::: Texte à examiner :::
Esclavage : Jean-Paul Dessaux (Solidaires) : «  Il doit y avoir réparation  »




Jean-Paul Dessaux, de l’Union syndicale Solidaires, milite au sein du collectif unitaire «  De l’esclavage aux réparations  », qui regroupe plusieurs organisations syndicales et associatives, en faveur des réparations pour ces crimes contre l’Humanité. Il met ici en avant la façon dont les conséquences de ces crimes s’inscrivent dans notre présent.

Alors que les commémorations de l’abolition de l’esclavage battaient leur plein le 10 mai, un collectif unitaire s’est mobilisé autour de la question des réparations de ce crime contre l’humanité. Nous avons demandé à Jean-Paul Dessaux, de l’Union syndicale Solidaires, membre du collectif rassemblant des associations et syndicats, de nous présenter les enjeux de cette mobilisation.

AL : Peux-tu nous dire pourquoi les commémorations de l’abolition de l’esclavage te semblent insuffisantes ?

Jean-Paul Dessaux  : Le simple fait de commémorer de manière officielle l’abolition de l’esclavage et de la traite négrière devrait entraîner d’autres mesures ou actions. Dès lors qu’il y a eu crime contre l’humanité, il doit y avoir réparation. On peut citer des réparations mémorielles, sociales, environnementales, économiques, comme nous l’avons fait dans notre appel unitaire avec de multiples associations (CRAN, C-O10Mai...), des radios, le collectif outre-mer de la CGT...  [1]

Les opposants aux réparations invoquent souvent le fait que l’esclavage a toujours existé. Mais cela n’enlève rien à la pertinence de notre campagne. L’esclavage «  domestique  » consécutif aux guerres et aux conquêtes a effectivement été un phénomène de masse, durant des siècles et dans toutes les régions du monde.
::: Données d'entrée :::
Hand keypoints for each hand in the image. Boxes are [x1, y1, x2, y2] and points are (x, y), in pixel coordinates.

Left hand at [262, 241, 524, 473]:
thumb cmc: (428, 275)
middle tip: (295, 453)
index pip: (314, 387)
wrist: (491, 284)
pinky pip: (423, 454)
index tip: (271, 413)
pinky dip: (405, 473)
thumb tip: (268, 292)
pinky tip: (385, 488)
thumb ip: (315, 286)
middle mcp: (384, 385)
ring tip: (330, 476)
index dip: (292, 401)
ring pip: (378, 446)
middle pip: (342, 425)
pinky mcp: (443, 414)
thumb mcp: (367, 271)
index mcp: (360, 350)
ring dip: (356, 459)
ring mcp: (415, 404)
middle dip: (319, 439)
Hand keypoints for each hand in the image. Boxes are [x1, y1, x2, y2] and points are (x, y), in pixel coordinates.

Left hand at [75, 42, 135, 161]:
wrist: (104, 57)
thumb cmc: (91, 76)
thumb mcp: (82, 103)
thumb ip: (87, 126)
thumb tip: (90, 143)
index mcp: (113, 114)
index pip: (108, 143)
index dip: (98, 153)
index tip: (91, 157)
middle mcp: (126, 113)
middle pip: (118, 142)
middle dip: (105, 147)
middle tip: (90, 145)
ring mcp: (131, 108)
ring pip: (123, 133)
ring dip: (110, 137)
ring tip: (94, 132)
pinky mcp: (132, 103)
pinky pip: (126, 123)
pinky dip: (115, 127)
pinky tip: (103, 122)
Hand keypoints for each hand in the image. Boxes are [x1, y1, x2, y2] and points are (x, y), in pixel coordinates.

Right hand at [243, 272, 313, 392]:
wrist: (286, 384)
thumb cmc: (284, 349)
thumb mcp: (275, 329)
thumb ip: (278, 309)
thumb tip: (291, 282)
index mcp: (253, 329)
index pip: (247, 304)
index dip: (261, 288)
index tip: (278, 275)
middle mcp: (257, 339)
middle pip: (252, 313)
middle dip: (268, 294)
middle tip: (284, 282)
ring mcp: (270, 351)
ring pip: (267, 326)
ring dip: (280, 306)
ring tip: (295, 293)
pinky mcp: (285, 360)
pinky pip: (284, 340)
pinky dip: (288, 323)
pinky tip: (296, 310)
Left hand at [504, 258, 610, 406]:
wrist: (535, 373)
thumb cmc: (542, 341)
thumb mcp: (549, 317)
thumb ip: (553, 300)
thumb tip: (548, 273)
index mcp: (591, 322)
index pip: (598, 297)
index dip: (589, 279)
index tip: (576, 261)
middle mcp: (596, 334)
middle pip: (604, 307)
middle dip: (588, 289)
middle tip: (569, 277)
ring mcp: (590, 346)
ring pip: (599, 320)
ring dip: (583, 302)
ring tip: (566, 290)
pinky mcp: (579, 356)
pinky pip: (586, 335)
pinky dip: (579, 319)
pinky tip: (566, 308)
:::
::: Données d'entrée :::
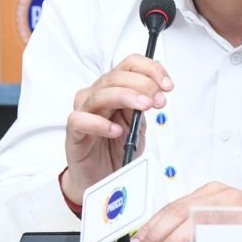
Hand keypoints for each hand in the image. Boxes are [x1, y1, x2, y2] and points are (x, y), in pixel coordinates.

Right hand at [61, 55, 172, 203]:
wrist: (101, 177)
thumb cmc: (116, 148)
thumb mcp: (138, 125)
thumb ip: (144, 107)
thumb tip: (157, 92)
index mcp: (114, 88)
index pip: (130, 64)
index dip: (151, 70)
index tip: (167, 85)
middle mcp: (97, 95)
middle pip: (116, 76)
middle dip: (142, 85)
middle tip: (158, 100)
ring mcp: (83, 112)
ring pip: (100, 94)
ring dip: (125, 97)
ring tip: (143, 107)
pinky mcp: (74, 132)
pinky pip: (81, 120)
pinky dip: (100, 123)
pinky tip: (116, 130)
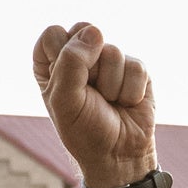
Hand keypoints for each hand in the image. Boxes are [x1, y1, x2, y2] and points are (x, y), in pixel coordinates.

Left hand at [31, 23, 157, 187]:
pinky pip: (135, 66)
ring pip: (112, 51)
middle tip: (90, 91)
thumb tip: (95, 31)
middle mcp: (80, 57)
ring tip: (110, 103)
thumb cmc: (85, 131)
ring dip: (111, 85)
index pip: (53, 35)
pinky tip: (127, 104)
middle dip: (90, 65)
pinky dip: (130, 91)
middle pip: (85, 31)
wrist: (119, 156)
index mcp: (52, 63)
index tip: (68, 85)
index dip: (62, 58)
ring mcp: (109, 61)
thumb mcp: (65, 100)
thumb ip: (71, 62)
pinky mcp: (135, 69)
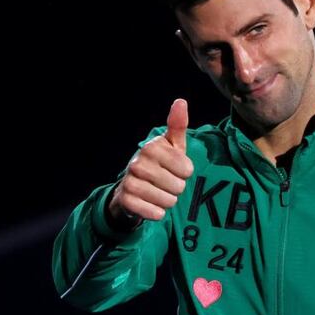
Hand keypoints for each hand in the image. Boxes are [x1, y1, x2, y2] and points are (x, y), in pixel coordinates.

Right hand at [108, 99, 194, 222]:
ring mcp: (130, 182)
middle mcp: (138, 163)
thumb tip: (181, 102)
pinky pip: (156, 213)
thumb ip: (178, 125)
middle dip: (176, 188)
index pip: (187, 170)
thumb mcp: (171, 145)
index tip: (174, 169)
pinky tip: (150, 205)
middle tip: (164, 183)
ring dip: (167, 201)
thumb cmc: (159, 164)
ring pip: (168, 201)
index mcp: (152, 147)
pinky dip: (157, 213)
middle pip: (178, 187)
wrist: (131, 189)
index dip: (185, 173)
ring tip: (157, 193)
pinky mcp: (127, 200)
:::
§ Mise en application:
1. Répondez à ces questions sur l'entretien consacré aux réparations de l'esclavage :
(a) À quelle organisation syndicale appartient Jean-Paul Dessaux ?
(b) Quel jour les commémorations de l'abolition de l'esclavage battaient-elles leur plein ?
(c) Quels types de réparations Jean-Paul Dessaux cite-t-il ?
2. Donnez la suite de l'entretien sur les réparations de l'esclavage, s'il vous plaît, en partant de sa dernière phrase.

§ Réponses par numéro:
1.
(a) L'Union syndicale Solidaires.
(b) Le 10 mai.
(c) Des réparations mémorielles, sociales, environnementales et économiques.

2.
Mais, ici, nous parlons d’un processus qu’on peut qualifier d’industriel, d’intercontinental. La traite négrière s’est établie comme un véritable commerce international et transatlantique qui a duré quatre siècles. Et cette traite est particulière dans l’histoire de l’humanité  : elle ne fait pas suite à des guerres mais exprime une volonté consciente des grandes puissances de réduire l’humain à un bien meuble avec un objectif unique  : l’exploitation aux fins d’enrichissement. Le Code noir de 1685 en est l’expression juridique la plus exacerbée. Enfin, vouloir ouvrir le dossier des réparations, c’est aussi admettre que cette longue période historique a laissé des traces visibles encore aujourd’hui…

Comment ne pas admettre l’évidence pour un État comme Haïti qui a payé jusqu’en 1946 la rançon (et ses intérêts d’emprunt) de 150 millions de francs-or, prix de l’indépendance imposée par ordonnance de Charles X  ?

Finissons par rappeler que la loi Taubira prévoyait de telles réparations dans un de ses articles  : « Il est instauré un comité de personnalités qualifiées chargées de déterminer le préjudice subi et d’examiner les conditions de réparation due au titre de ce crime ». Cette loi Taubira avait un sens global. Elle a été amputée de cet article pour des raisons qui tiennent en partie à la place que la France occupe encore, de manière directe ou indirecte, dans cette partie du monde.

Peux-tu nous exposer certaines des conséquences de cette forme d’exploitation ?

Jean-Paul Dessaux : Cette période est qualifiée de crime contre l’Humanité car, en ce qui concerne le seul continent africain, les estimations et travaux de recherche font état de 15 à 20 millions d’Africains déportés. À ce chiffre, il faut ajouter les victimes décédées sur le sol africain, celles mortes lors du transfert vers les côtes africaines ou vers l’Amérique.

On estime que pour un Africain déporté, il y a eu quatre à cinq fois plus de victimes. Il y a donc eu de 60 à 90 millions de victimes de la traite au long de quatre siècles. Il faut rappeler que le continent africain compte à cette époque une cinquantaine de millions d’habitants. À l’échelle de cette période, le continent africain a été réduit à néant au moins deux fois  ! Il faut aussi se souvenir que des millions d’Amérindiens ont subi le même sort avant l’arrivée des esclaves...

Aux Antilles, ces populations disparaissent presque totalement après l’occupation « institutionnelle  » décrétée en 1635. Aux États-Unis, la population amérindienne passe d’environ 10 millions à la fin du XVe siècle à 250.000 en 1890 ! D’autres chiffrent sont tout aussi éloquents : à Haïti, il y avait plus de 500.000 esclaves au moment de la lutte pour se libérer de l’esclavage.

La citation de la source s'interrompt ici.